Le juge reconnaît la faculté à des justiciables d’obtenir la publication d’actes d’application de la loi en engageant la responsabilité du Gouvernement face à la méconnaissance de ces obligations. Ce pouvoir d’injonction peut être utilisé si et seulement si un intérêt à agir est reconnu. Malgré leurs missions constitutionnelles, le juge administratif ne reconnaît pas aux parlementaires une présomption d’intérêt à agir en cas d’atteinte aux prérogatives du Parlement. Cette situation aboutit à des jugements incongrus, où l’intérêt à agir de parlementaires se fonde sur leur qualité de consommateur de produits pétroliers, d’actionnaire d’autoroute ou encore de téléspectatrice, comme cela fut le cas en son temps pour notre camarade Nicole Borvo Cohen-Seat.
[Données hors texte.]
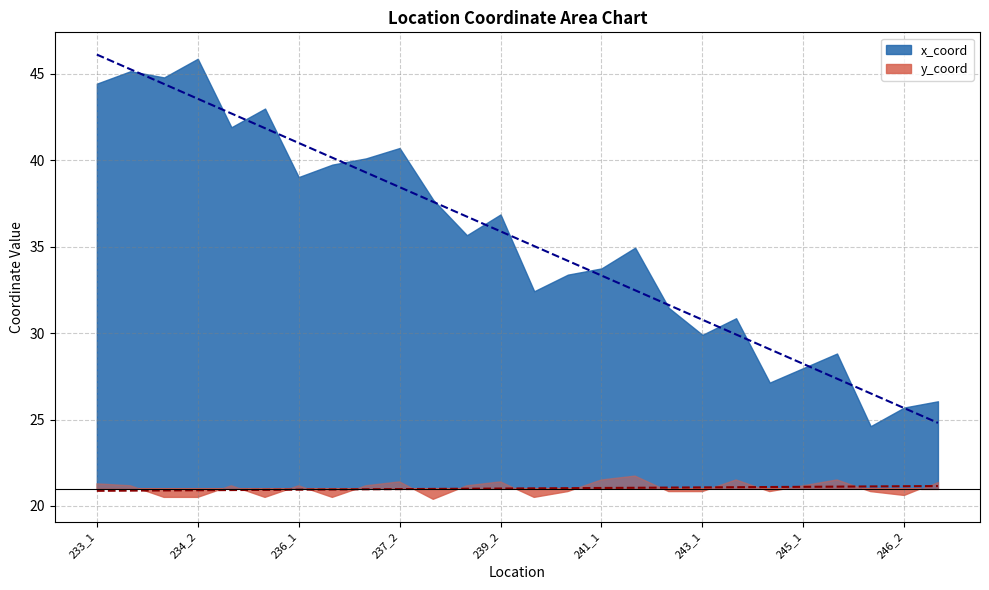

Reading left to right, list all the values displayed in this chart.

x_coord: 233_1=44.4	233_2=45.1	234_1=44.8	234_2=45.9	235_1=41.9	235_2=43.0	236_1=39.0	236_2=39.7	237_1=40.1	237_2=40.7	238_2=37.7	239_1=35.7	239_2=36.9	240_1=32.4	240_2=33.4	241_1=33.7	241_2=34.9	242_2=31.5	243_1=29.9	243_2=30.9	244_2=27.1	245_1=28.0	245_2=28.8	246_1=24.6	246_2=25.7	247_2=26.1
y_coord: 233_1=21.3	233_2=21.2	234_1=20.5	234_2=20.5	235_1=21.2	235_2=20.5	236_1=21.2	236_2=20.5	237_1=21.2	237_2=21.4	238_2=20.4	239_1=21.2	239_2=21.4	240_1=20.5	240_2=20.8	241_1=21.5	241_2=21.7	242_2=20.8	243_1=20.8	243_2=21.5	244_2=20.8	245_1=21.2	245_2=21.5	246_1=20.8	246_2=20.6	247_2=21.4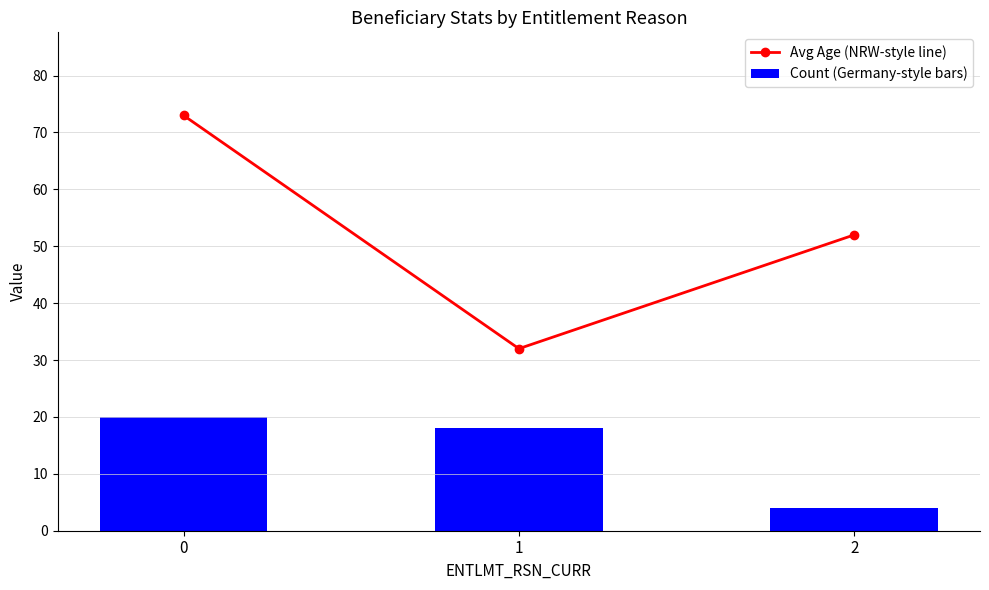

What is the spread (max minus min) of values at 0?

53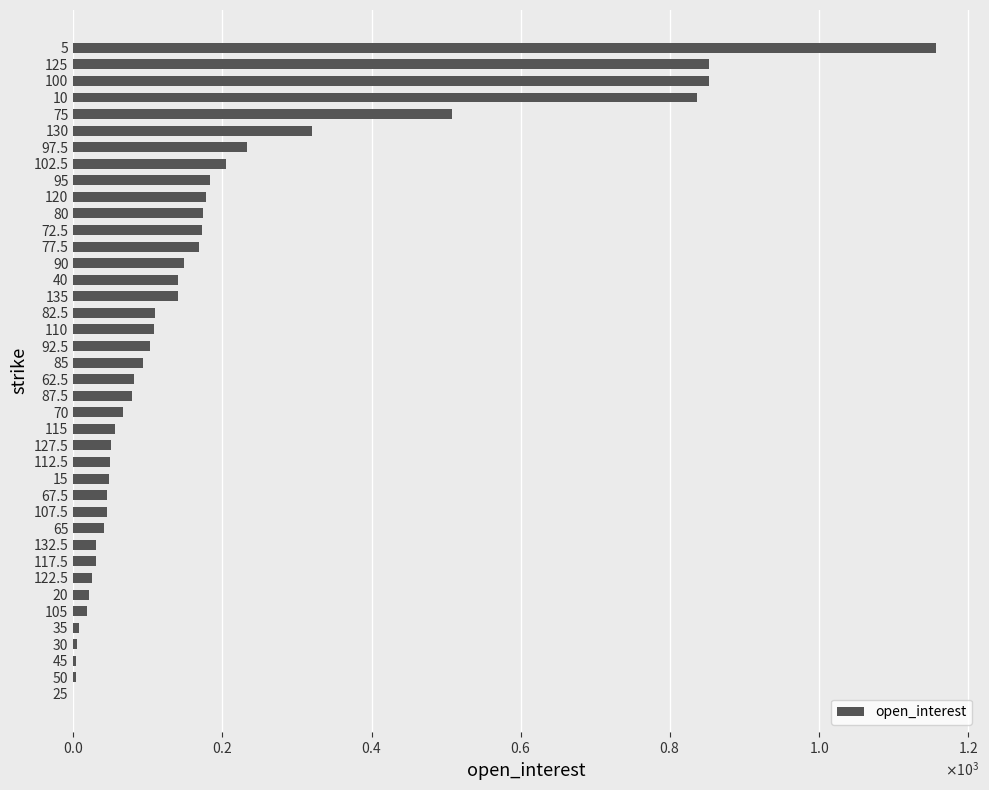

What is the greatest value displayed?

1157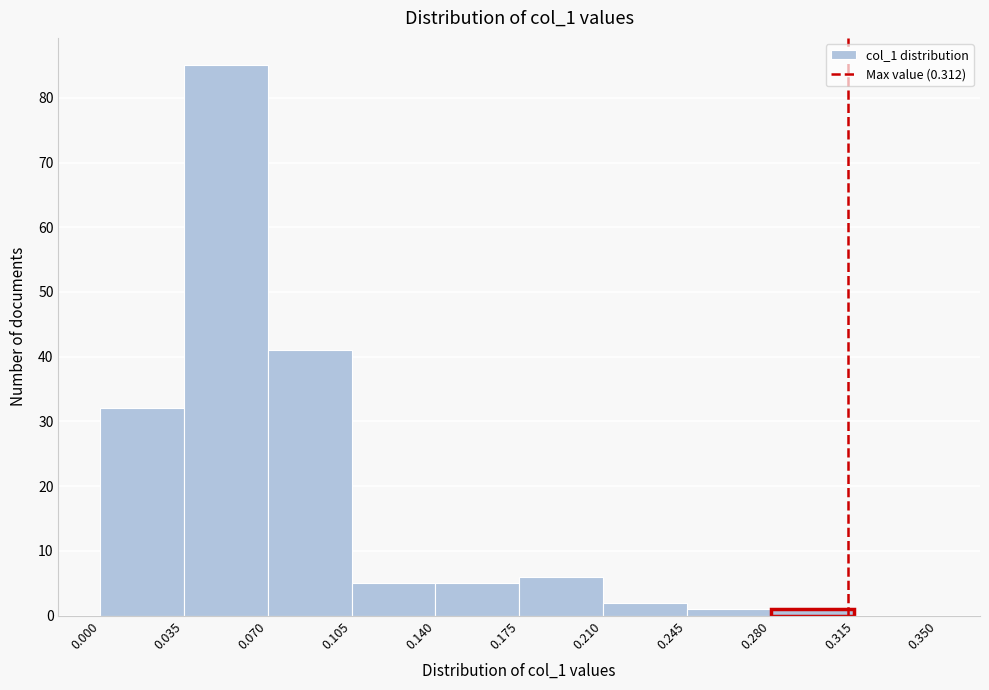

Reading left to right, list every bar in this chart as the range it spans on the x-axis followed by its height. The values are not printed on the chart, so give them approximately, as read against the axis.

0.000 to 0.035: 32
0.035 to 0.070: 85
0.070 to 0.105: 41
0.105 to 0.140: 5
0.140 to 0.175: 5
0.175 to 0.210: 6
0.210 to 0.245: 2
0.245 to 0.280: 1
0.280 to 0.315: 1
0.315 to 0.350: 0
Nous pensons, comme le professeur de droit Olivier Renaudie, que la réserve du Conseil d’État est dépassée. C’est pourquoi nous abondons dans le sens de cette proposition de loi, qui ne fait qu’aménager le recours pour excès de pouvoir déjà existant, afin de nous donner cet intérêt à agir contre le refus de prendre des mesures réglementaires d’application de la loi, ou encore contre les ordonnances qui sortent de leur champ d’habilitation.
La commission des lois a amélioré ces aspects du texte. Cependant, nous regrettons le recul consistant à restreindre le bénéfice de ce recours aux seuls présidents des assemblées parlementaires et des commissions permanentes. Nous ne comprenons pas que soient exclus du dispositif les groupes d’opposition et minoritaires.
Mme Nathalie Goulet. Bien sûr !
Mme Éliane Assassi. Ce rééquilibrage institutionnel ne peut être un moyen dans les mains de certains, alors que nous avons tous la même qualité de parlementaire et les mêmes comptes à rendre aux citoyens.
La Ve République est à bout de souffle. L’hyperprésidentialisation et le musellement du Parlement empêchent un exercice démocratique du pouvoir. Cette proposition de loi tire en quelque sorte les conséquences de ce constat.
Pour notre part, nous défendons un changement de régime constitutionnel bien plus global. Néanmoins, si notre amendement visant a minima à faire bénéficier de ce dispositif les présidents de groupes politiques des assemblées, ou un autre amendement qui s’en approche est adopté, nous voterons ce texte. Sinon, nous nous abstiendrons.